**Problems**
1. Print everything from "# Activate virtual" down to "install -e ." in the YMCA installation text, word for word.
2. Pick up the YMCA installation text after its last line and write the section that comes next.

Automatic post-processing step that improves response clarity and formatting while preserving technical accuracy. Responses are polished for better readability, structure, and presentation. Enabled by default (disable with --no-refine-answers flag or uncheck the web UI checkbox).

Installation

Create a Virtual Environment

It's recommended to use a virtual environment to avoid conflicts with system packages:

# Create virtual environment
python3 -m venv venv

# Activate virtual environment
# On macOS/Linux:
source venv/bin/activate

# On Windows:
venv\Scripts\activate

Install YMCA

With the virtual environment activated:

# Basic installation
pip install -e .

# Or with development tools (testing, linting)
pip install -e ".[dev]"

**Provided material**
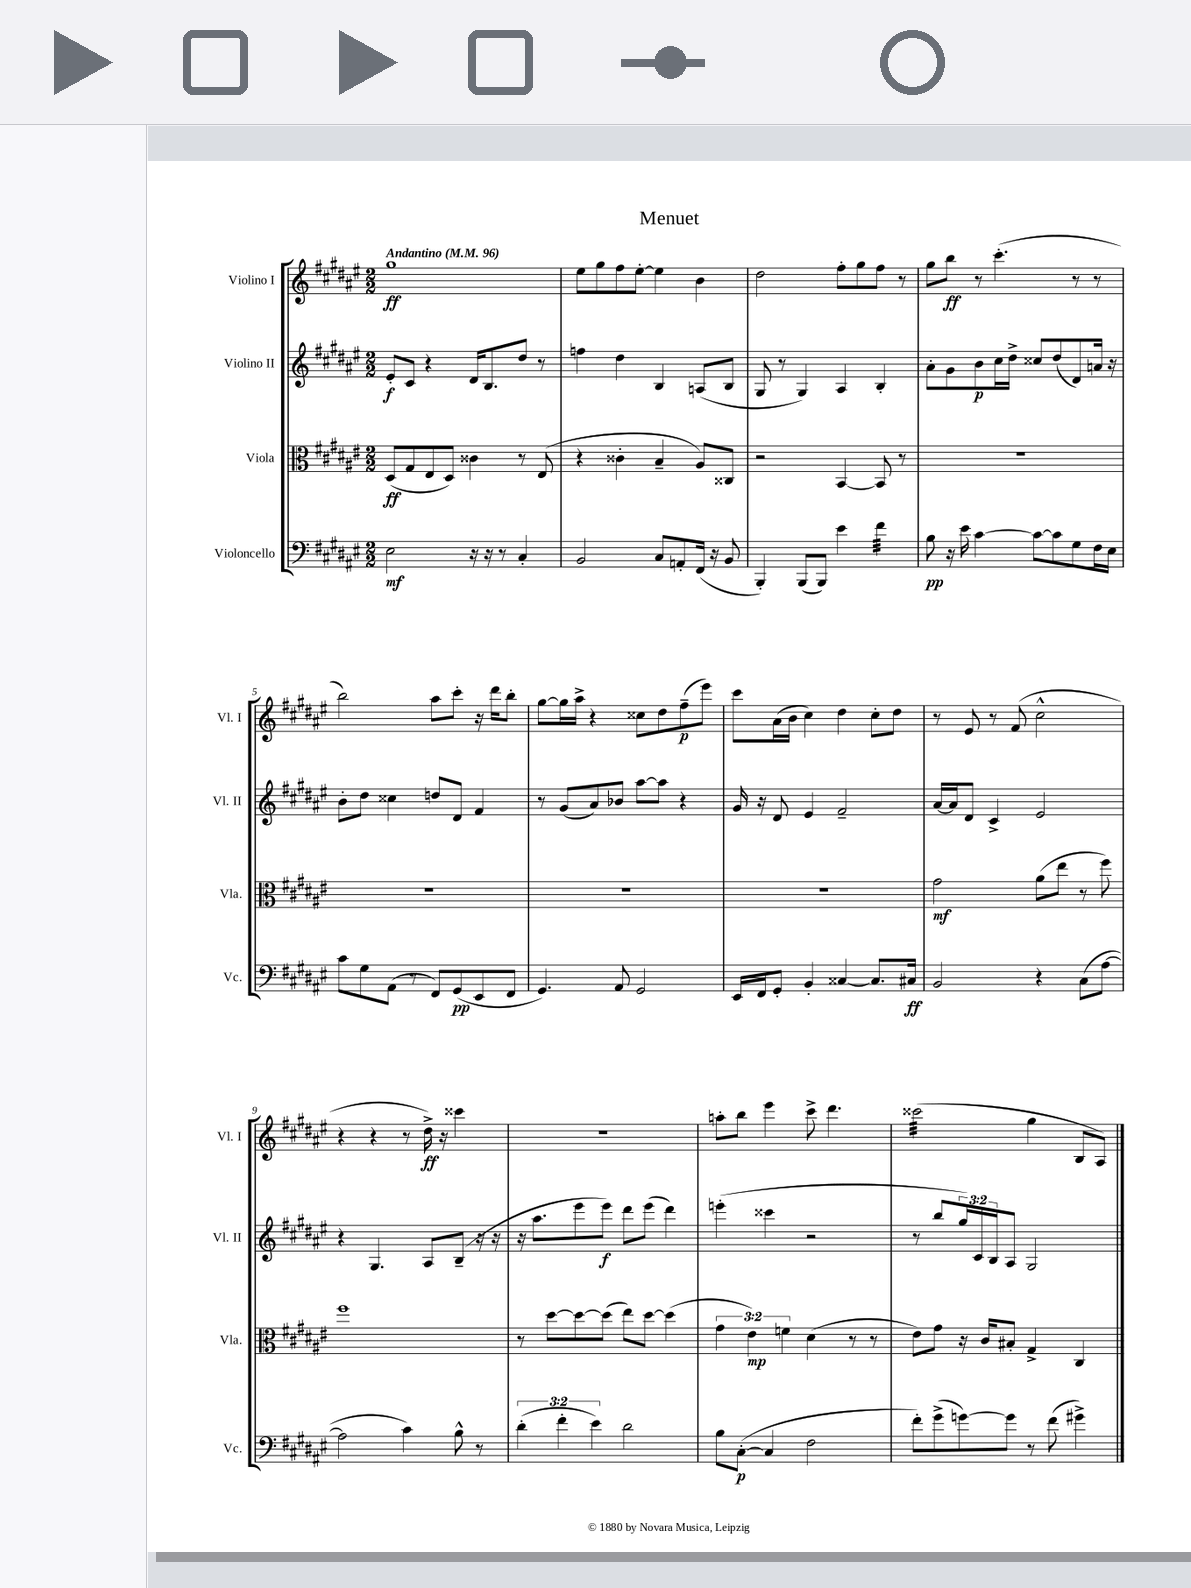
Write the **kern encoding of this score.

**kern	**kern	**kern	**kern
*staff4	*staff3	*staff2	*staff1
*clefF4	*clefC3	*clefG2	*clefG2
*k[f#c#g#d#a#e#]	*k[f#c#g#d#a#e#]	*k[f#c#g#d#a#e#]	*k[f#c#g#d#a#e#]
*M2/2	*M2/2	*M2/2	*M2/2
*MM96	*MM96	*MM96	*MM96
2E#\	(8D#/L	8e#'/L	1gg#
.	8G#/	8c#/J	.
.	8E#/	4r	.
.	8D#/J)	.	.
16r	4c##\	16d#/LK	.
16r	.	8.B/	.
8r	.	.	.
4C#'/	8r	8dd#/J	.
.	(8E#/	8r	.
=	=	=	=
2BB/	4r	4ff\	8ee#\L
.	.	.	8gg#\
.	4c##'\	4dd#\	8ff#\
.	.	.	[8ee#'\J
8C#/L	4B~/	4B/	4ee#\]
8AA'/	.	.	.
(16FF#/Jk	8A#/L)	(8A/L	4b\
16r	.	.	.
8BB/	8C##/J	8B/J	.
=	=	=	=
4BBB'/)	2r	8G#/	2dd#\
.	.	8r	.
(8BBB/L	.	4G#/)	.
8BBB/J)	.	.	.
4e#\	[4BB/	4A#/	8ff#'\L
.	.	.	8gg#\
4f#\	8BB/]	4B'/	8ff#\J
.	8r	.	8r
=	=	=	=
8B\	1r	8a#'\L	8gg#\L
16r	.	8g#\	8bb\J
16e#\	.	.	.
[4c#\	.	8b\	8r
.	.	16cc#\L	(4.ccc#'\
.	.	16dd#^\JJ	.
8c#\_L	.	8cc##/L	.
8c#\]	.	(8dd#/	.
8G#\	.	8d#/)	8r
16F#\L	.	16a/Jk	8r
16E#\JJ	.	16r	.
=	=	=	=
8c#\L	1r	8b'\L	2bb\)
8G#\	.	8dd#\J	.
(8AA#\J	.	4cc##\	.
8r	.	.	.
8FF#/L)	.	8dd/L	8aa#\L
(8GG#/	.	8d#/J	8ccc#'\J
8EE#/	.	4f#/	16r
.	.	.	16ddd#\LK
8FF#/J	.	.	8bb'\J
=	=	=	=
4.GG#/)	1r	8r	[8gg#\L
.	.	(8g#/L	16gg#\]L
.	.	.	16aa#^\JJ
.	.	8a#/)	4r
8AA#/	.	8b-/J	.
2GG#/	.	[8aa#\L	8cc##\L
.	.	8aa#\]J	8dd#\
.	.	4r	(8ff#~\
.	.	.	8eee#\J)
=	=	=	=
16EE#/LL	1r	16g#/	8ccc#\L
16FF#/J	.	16r	.
8GG#'/J	.	8d#/	(16a#\L
.	.	.	16b\JJ
4BB'/	.	4e#/	4cc#\)
[4C##/	.	2f#~/	4dd#\
8.C##/]L	.	.	8cc#'\L
.	.	.	8dd#\J
16C#/Jk	.	.	.
=	=	=	=
2BB/	2g#\	[16a#/LL	8r
.	.	16a#/]J	.
.	.	8d#/J	8e#/
.	.	4c#^/	8r
.	.	.	(8f#/
4r	(8a#\L	2e#/	2cc#^^\
.	8ee#\J	.	.
(8C#\L	8r	.	.
[8A#\J	8ff#\)	.	.
=	=	=	=
2A#\]	1ff#	4r	4r
.	.	4.G#/	4r
4c#\)	.	.	8r
.	.	8A#/L	16dd#^\)
.	.	.	16r
8B^^\	.	(8B~/J	4ccc##\
8r	.	16r	.
.	.	16r	.
=	=	=	=
(6d#'\	8r	16r	1r
.	.	8.aa#\L	.
.	[8dd#\L	.	.
6f#'\	.	.	.
.	8dd#\_	8eee#\	.
6e#\)	.	.	.
.	(8dd#\]J	8eee#\J)	.
2d#\	8ee#\L)	8ddd#\L	.
.	[8dd#\J	(8eee#\J	.
.	(4dd#\]	4ddd#\)	.
=	=	=	=
8B\L	6g#\	(4eee'\	8aa'\L
([8C#'\J	.	.	8bb\J
.	6e#\)	.	.
4C#/]	.	4ccc##\	4eee#\
.	6f\	.	.
2F#\	(4d#\	2r	8ccc#^\
.	.	.	4.ddd#\
.	8r	.	.
.	8r	.	.
=	=	=	=
8f#'\L)	8e#\L)	8r	(2ccc##\
(8g#^\	8g#\J	8bb/L	.
[8g\)	16r	24gg#/L)	.
.	.	24c#/	.
.	16c#/LK	.	.
.	.	24B/J	.
8g\]J	8B#'/J	8A#/J	.
8r	4G#^/	2G#/	4gg#\
(8f#\	.	.	.
4g#^\)	4C#/	.	8B/L
.	.	.	8A#/J)
==	==	==	==
*-	*-	*-	*-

**Results for each task**
1.
# Activate virtual environment
# On macOS/Linux:
source venv/bin/activate

# On Windows:
venv\Scripts\activate

Install YMCA

With the virtual environment activated:

# Basic installation
pip install -e .

2.
Hardware-Specific Installation for Optimal Performance

For best performance, install llama-cpp-python with hardware-specific acceleration. The basic installation builds for CPU only, but you can enable GPU acceleration and other optimizations by setting CMAKE_ARGS before installation:

Apple Silicon (M1, M2, M3) - Metal Acceleration:

CMAKE_ARGS="-DGGML_METAL=on" pip install --upgrade --force-reinstall llama-cpp-python --no-cache-dir

NVIDIA GPUs - CUDA Acceleration:

# Build from source with CUDA support
CMAKE_ARGS="-DGGML_CUDA=on" pip install --upgrade --force-reinstall llama-cpp-python --no-cache-dir

# Check your CUDA version first:
nvidia-smi

# Or use pre-built wheels (faster, replace cu121 with your CUDA version)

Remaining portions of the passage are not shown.